L’inchiesta nasce dalle denunce di Siciliacque che lamentava gravi e ripetuti disservizi idrici riscontrati presso la condotta Gela-Aragona, infrastruttura di interesse pubblico. I furti, in particolare, riguardavano la porzione della condotta ubicata parallelamente alla S.S. 115, nei pressi dei territori di Butera e Licata, dove si riscontrava un elevato numero di aziende agricole dedite a colture intensive in serre.
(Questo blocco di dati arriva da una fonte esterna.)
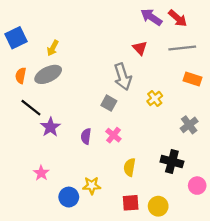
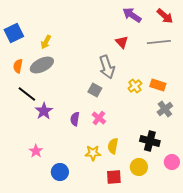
red arrow: (178, 18) -> (165, 16), moved
orange rectangle: (193, 79) -> (158, 85), moved
yellow star: (92, 186) -> (93, 153), moved
yellow circle: (158, 206) -> (139, 167), moved

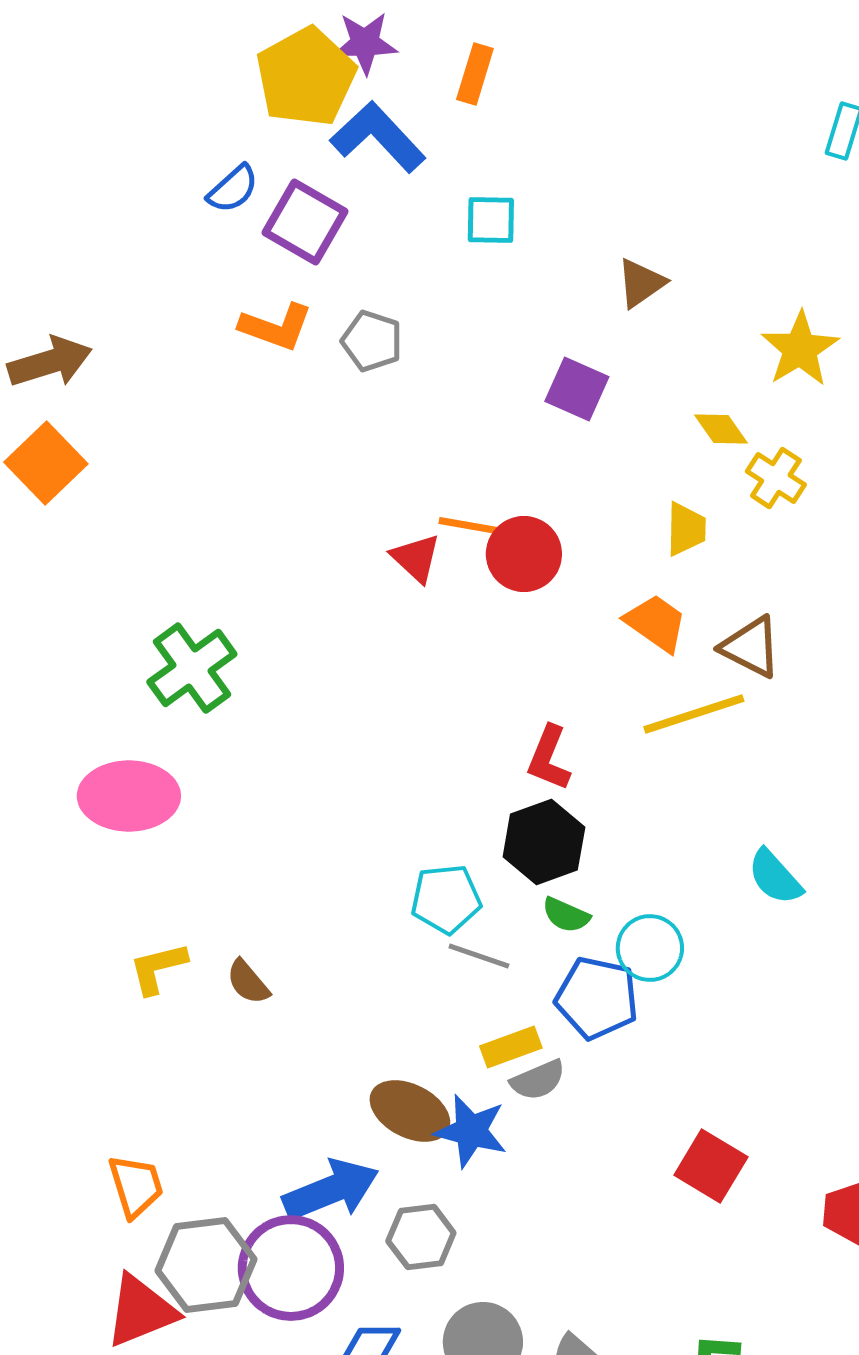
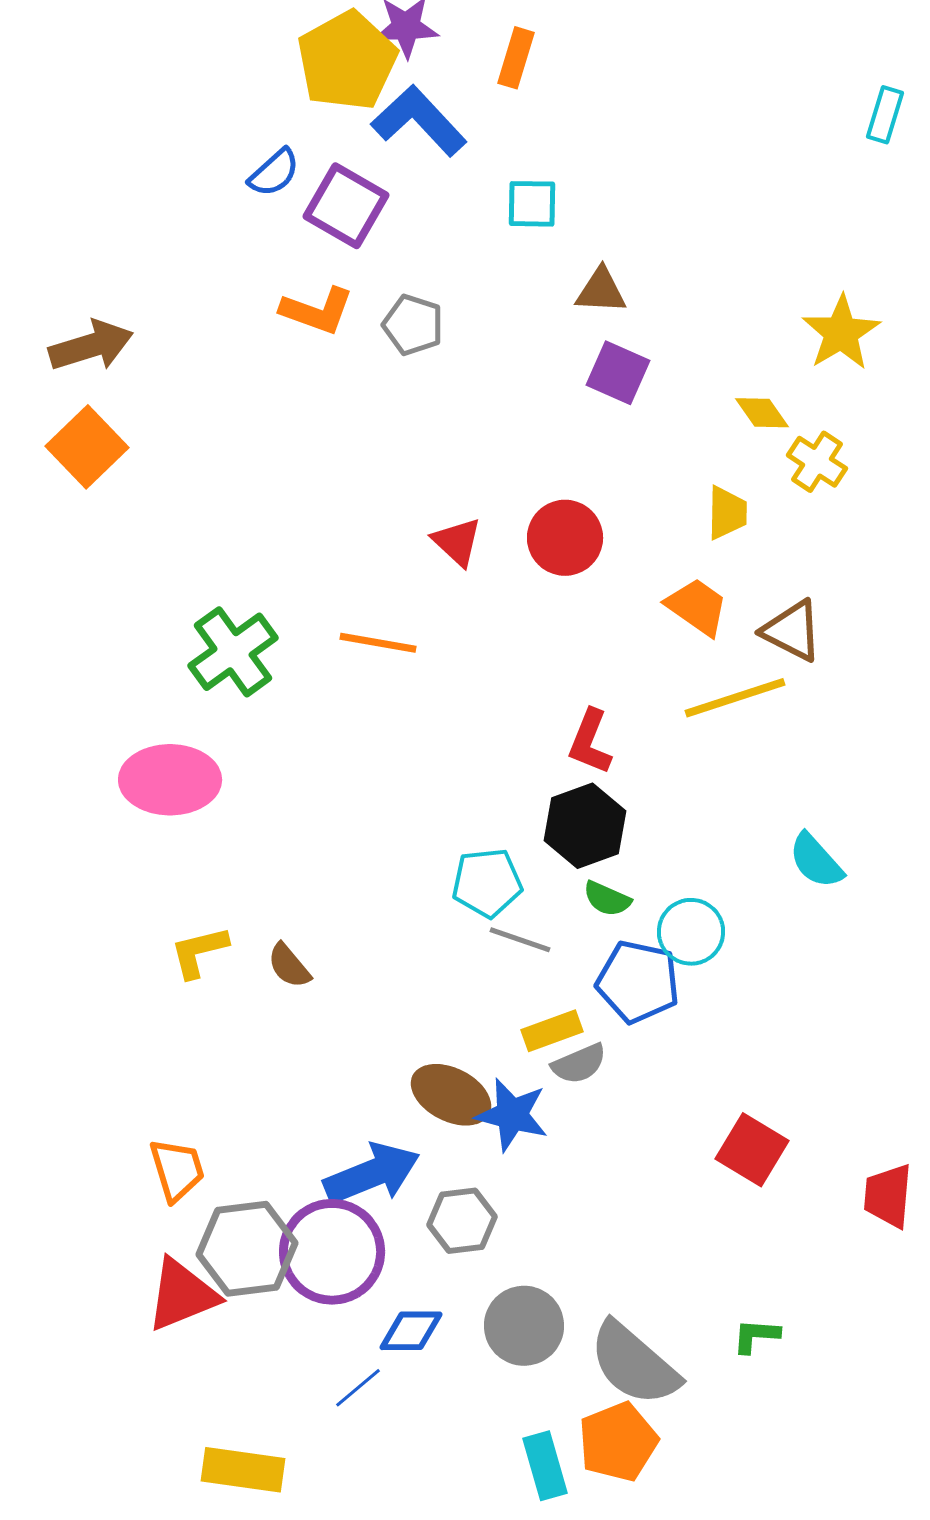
brown triangle: (641, 283) -> (601, 291), moved, turned 38
orange line: (477, 527) -> (378, 643), moved

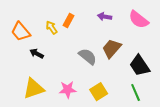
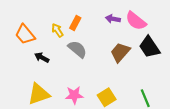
pink semicircle: (139, 20) -> (136, 21), moved
gray semicircle: (88, 57) -> (77, 49), moved
black trapezoid: (140, 66) -> (149, 47), moved

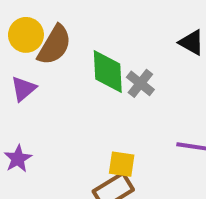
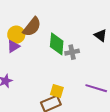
yellow circle: (26, 35) -> (16, 35), moved
gray cross: (140, 83) -> (72, 52), turned 32

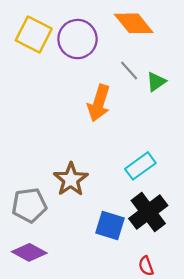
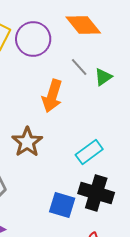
brown star: (71, 179) -> (27, 142), moved
black cross: (148, 212) -> (96, 193), turned -36

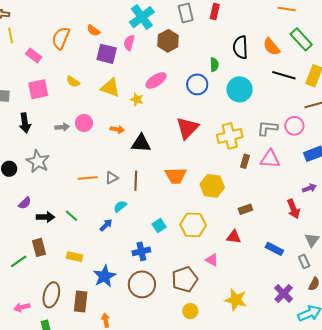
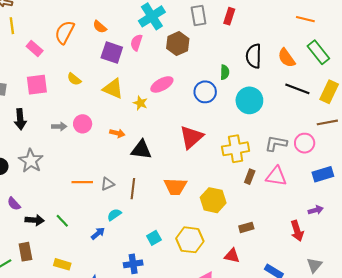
purple semicircle: (25, 203) -> (14, 204), turned 88

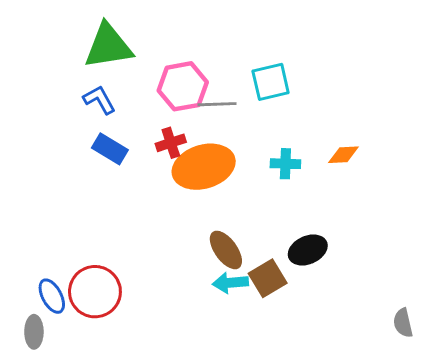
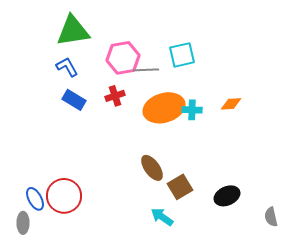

In sostanza, secondo la ricostruzione accusatoria, sarebbe stata creata una condotta “parallela” per riempire gli invasi artificiali a “costo zero”. Durante le indagini, come disse l’allora procuratore capo di Gela Asaro, “è emerso che in una occasione la società Siciliacque ha immesso in rete 75 litri al secondo di acqua dal nodo Gela lungo la condotta e presso il serbatoio Safarello ne sono arrivati solo due creando disagi alla distribuzione idrica a Licata”.
“La sentenza di primo grado del Tribunale di Gela, che ha condannato per furto pluriaggravato di acqua 11 persone imputate nel processo con rito abbreviato, scaturito dall’operazione H2O, rappresenta un importante riconoscimento del lavoro di denuncia e contrasto ai furti idrici svolto in questi anni da Siciliacque e conferma la gravità di un fenomeno che sottrae risorse vitali alla collettività”. Ad affermarlo è la società di gestione del servizio idrico di sovrambito sul territorio regionale, che si è costituita parte civile nel giudizio penale.